_INPUT DATA_
•••

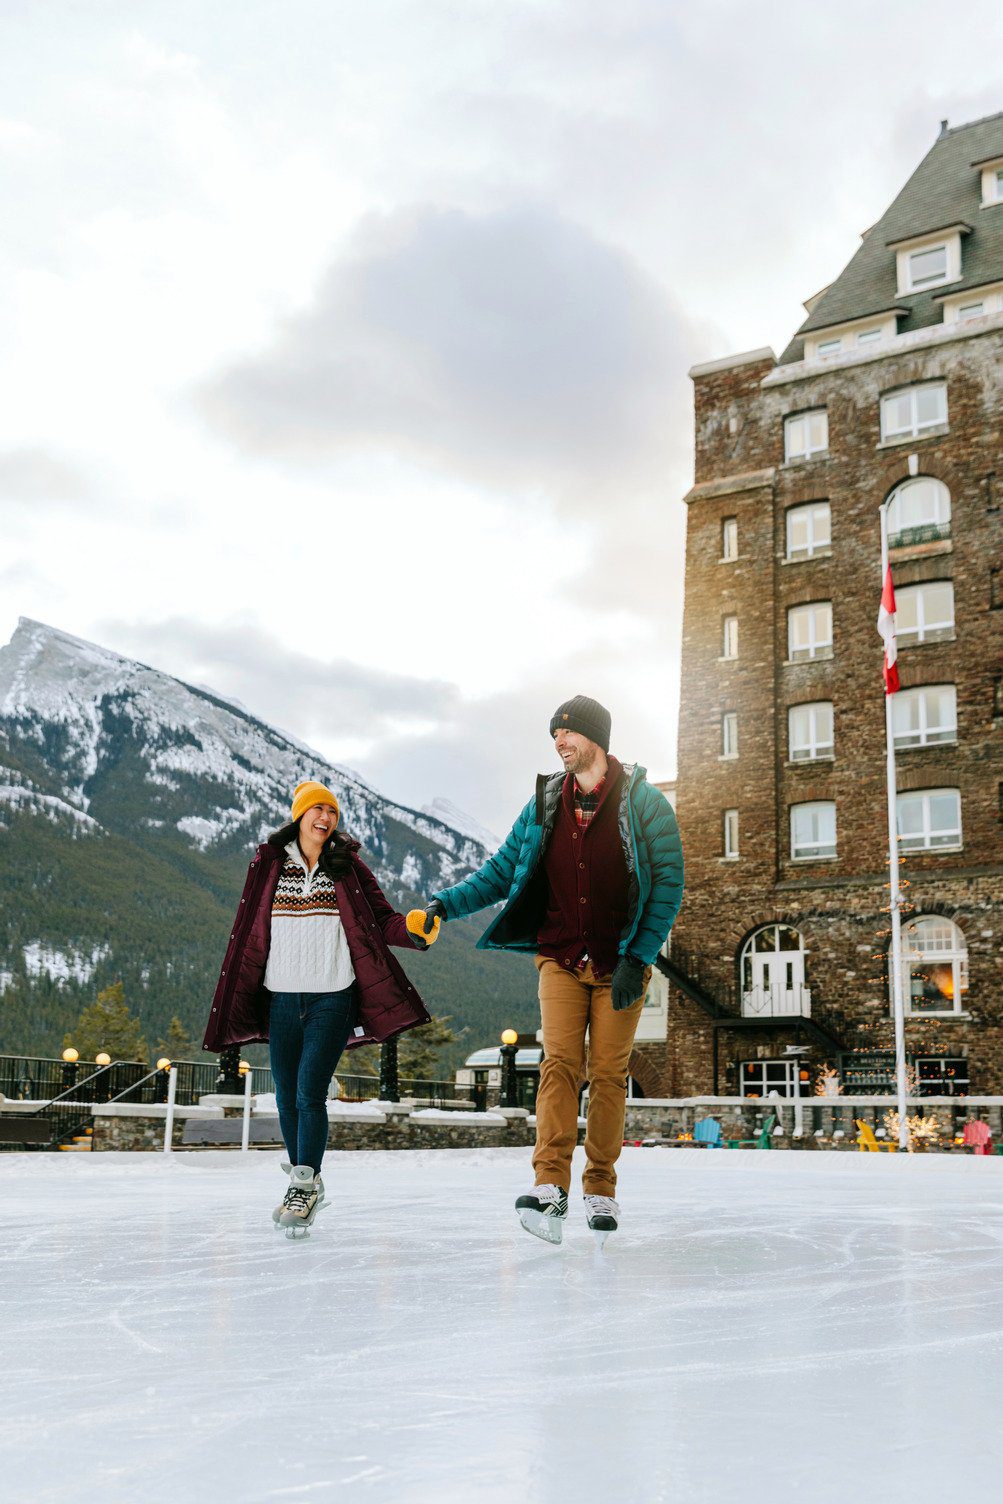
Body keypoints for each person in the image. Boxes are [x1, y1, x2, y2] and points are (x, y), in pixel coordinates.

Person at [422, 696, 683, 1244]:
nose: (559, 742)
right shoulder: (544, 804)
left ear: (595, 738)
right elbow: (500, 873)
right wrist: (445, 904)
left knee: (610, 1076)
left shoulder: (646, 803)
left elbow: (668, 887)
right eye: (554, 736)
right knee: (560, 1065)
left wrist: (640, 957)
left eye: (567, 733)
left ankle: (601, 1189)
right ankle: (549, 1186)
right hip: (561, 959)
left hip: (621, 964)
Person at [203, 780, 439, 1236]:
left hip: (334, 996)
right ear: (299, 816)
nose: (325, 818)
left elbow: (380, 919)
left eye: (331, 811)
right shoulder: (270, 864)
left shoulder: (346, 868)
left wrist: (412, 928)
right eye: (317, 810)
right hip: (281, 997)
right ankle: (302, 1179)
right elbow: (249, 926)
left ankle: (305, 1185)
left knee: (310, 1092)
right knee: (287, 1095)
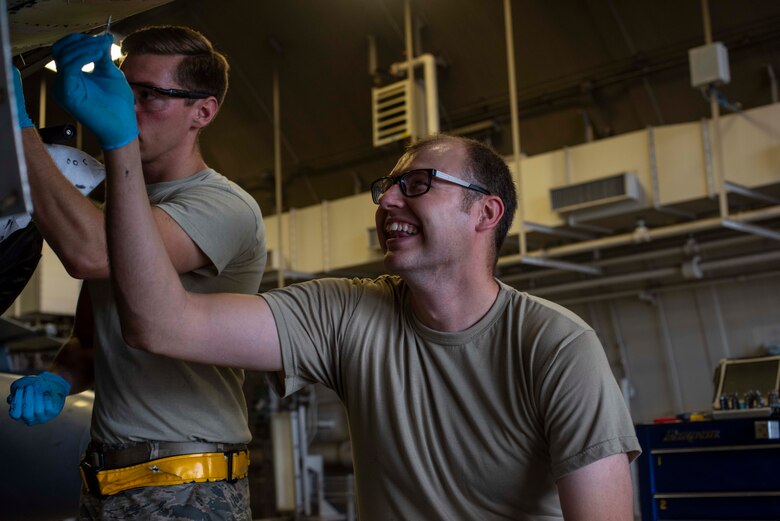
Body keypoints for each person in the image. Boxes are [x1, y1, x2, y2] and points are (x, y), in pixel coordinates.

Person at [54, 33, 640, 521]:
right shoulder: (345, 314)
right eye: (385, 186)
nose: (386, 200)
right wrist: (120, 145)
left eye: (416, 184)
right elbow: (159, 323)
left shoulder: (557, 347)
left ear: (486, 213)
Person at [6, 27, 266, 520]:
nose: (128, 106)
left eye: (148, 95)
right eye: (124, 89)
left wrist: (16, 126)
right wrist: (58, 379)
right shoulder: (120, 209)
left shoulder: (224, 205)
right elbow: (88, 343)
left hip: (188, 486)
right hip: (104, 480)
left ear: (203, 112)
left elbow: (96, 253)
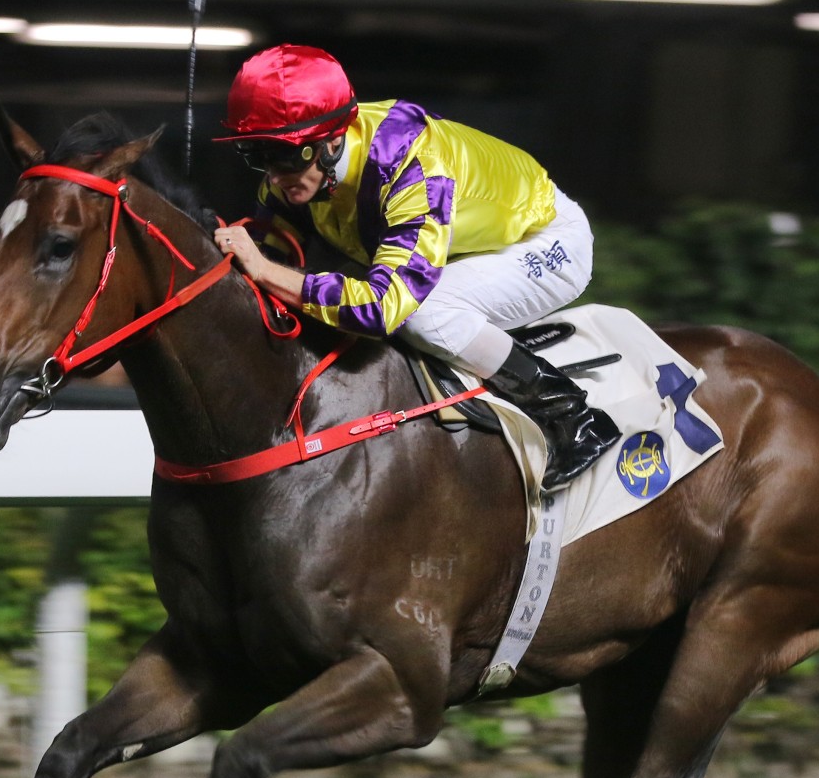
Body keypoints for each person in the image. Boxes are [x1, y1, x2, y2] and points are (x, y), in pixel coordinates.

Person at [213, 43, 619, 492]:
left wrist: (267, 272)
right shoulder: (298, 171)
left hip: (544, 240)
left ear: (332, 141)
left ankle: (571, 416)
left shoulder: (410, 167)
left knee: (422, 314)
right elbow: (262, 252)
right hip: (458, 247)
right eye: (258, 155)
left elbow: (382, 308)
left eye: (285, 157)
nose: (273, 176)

•••

_ACTIVITY_
Wherever a picture appears in the records above, skip it and retype everything else exactly.

_RESPONSE TO THE TASK_
Body keypoints for each person in the image. Boxes are [x1, y1, x2, y2] and points are (x, y), in pixel coordinates.

Person at [422, 696, 683, 1244]:
nose: (559, 742)
right shoulder: (544, 804)
left ear: (595, 738)
right elbow: (500, 873)
right wrist: (445, 904)
left knee: (610, 1076)
left shoulder: (646, 803)
left elbow: (668, 887)
right eye: (554, 736)
right knee: (560, 1065)
left wrist: (640, 957)
left eye: (567, 733)
left ankle: (601, 1189)
right ankle: (549, 1186)
right hip: (561, 959)
left hip: (621, 964)
Person at [203, 780, 439, 1236]:
left hip: (334, 996)
right ear: (299, 816)
nose: (325, 818)
left elbow: (380, 919)
left eye: (331, 811)
right shoulder: (270, 864)
left shoulder: (346, 868)
left wrist: (412, 928)
right eye: (317, 810)
right hip: (281, 997)
right ankle: (302, 1179)
right elbow: (249, 926)
left ankle: (305, 1185)
left knee: (310, 1092)
right knee: (287, 1095)
Body keypoints for each person in the image. Boxes are [x1, y1, x2, y2] and points are (x, y), in pixel coordinates.

Person at [54, 33, 640, 521]:
right shoulder: (345, 314)
right eye: (385, 186)
nose: (386, 200)
right wrist: (120, 145)
left eye: (416, 184)
right elbow: (159, 323)
left shoulder: (557, 347)
left ear: (486, 213)
Person at [6, 27, 266, 520]:
nose: (128, 106)
left eye: (148, 95)
right eye: (124, 89)
left wrist: (16, 126)
right wrist: (58, 379)
right shoulder: (120, 209)
left shoulder: (224, 205)
right elbow: (88, 343)
left hip: (188, 486)
right hip: (104, 480)
left ear: (203, 112)
left elbow: (96, 253)
Body keypoints for each person in the image. Boxes are [x1, y1, x2, y2] and points are (x, y), in pixel coordinates.

Person at [213, 43, 619, 492]:
left wrist: (267, 272)
right shoulder: (298, 171)
left hip: (544, 240)
left ear: (332, 141)
left ankle: (571, 416)
left shoulder: (410, 167)
left knee: (422, 314)
right elbow: (262, 252)
right hip: (458, 247)
right eye: (258, 155)
left elbow: (382, 308)
left eye: (285, 157)
nose: (273, 176)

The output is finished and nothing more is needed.